The opposite approach would be to normalize: ensuring each row holds a single geohash and a single point of interest, with a composite key made up of both.
In exchange for more space and slightly slower retrieval, normalization here makes for much simpler additions, removals and updates, no row-locking needed. This option also lends itself to optimization. For example, since we expect to match on geohashes of multiple precisions, and since the LIKE operator is not index-friendly, we could store geohashes of different lengths and match on them specifically, at the cost of even more space, if we needed to speed up retrieval even further.
Zooming back out to our high-level design, let's trace the lifecycle of a request:
- The user navigates to a map tile and triggers a request for nearby points of interest, informing the user's coordinates and a search radius.
- Our load balancer receives and forwards the request to the location service.
- The location service converts the user's coordinates into a geohash.
- The location service queries the geohashes table (on a read-only replica) for all IDs of points of interest matching as much of the geohash as required by the search radius. Alternatively, we match on the entire geohash if we have laid out one column per geohash length.
- The geohash service then queries the points_of_interest table for all entries matching the IDs obtained from the query to the geohashes table.
- The location service finally returns the nearby points of interest, to be displayed to the client as pins on a map.
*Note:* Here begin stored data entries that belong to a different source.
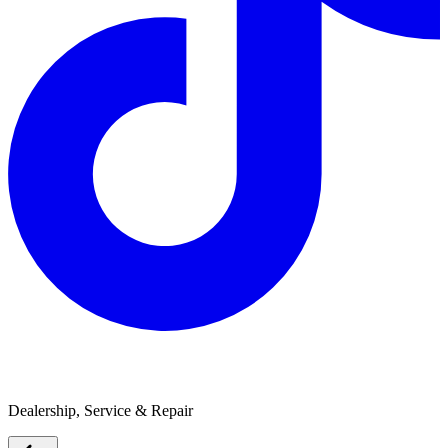
Bellarine Caravans
Dealership, Service & Repair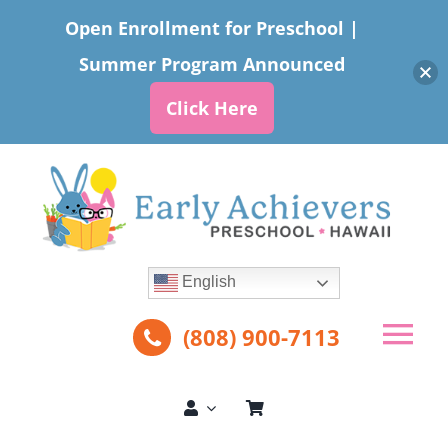
Open Enrollment for Preschool |
Summer Program Announced
Click Here
Skip
to
content
English
(808) 900-7113
Tog
Nav
About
To implement this lifecycle, we have discussed two algorithms fundamental to geospatial search, i.e. geohashing and quadtrees, digging into their working principles as well as some of their strengths, limitations, operational implications, and data modeling considerations as they apply to our design.
To go further, consider:
- how to optimize geospatial searches for a user in motion,
- how to devise a caching strategy for densely populated areas,
- how to fetch all neighbors of a geohash to account for its edge cases,
- how to auto-expand the search radius if no points of interest are found, and
- when to bring in a modern option like Google's S2 geometry library.
Geospatial search is an area of very active research, with many practical applications beyond the discovery of nearby locations—such as geofencing, route planning, mobility prediction, and real-time navigation. Designing a geospatial search service can be an accessible point of entry to this rapidly evolving field.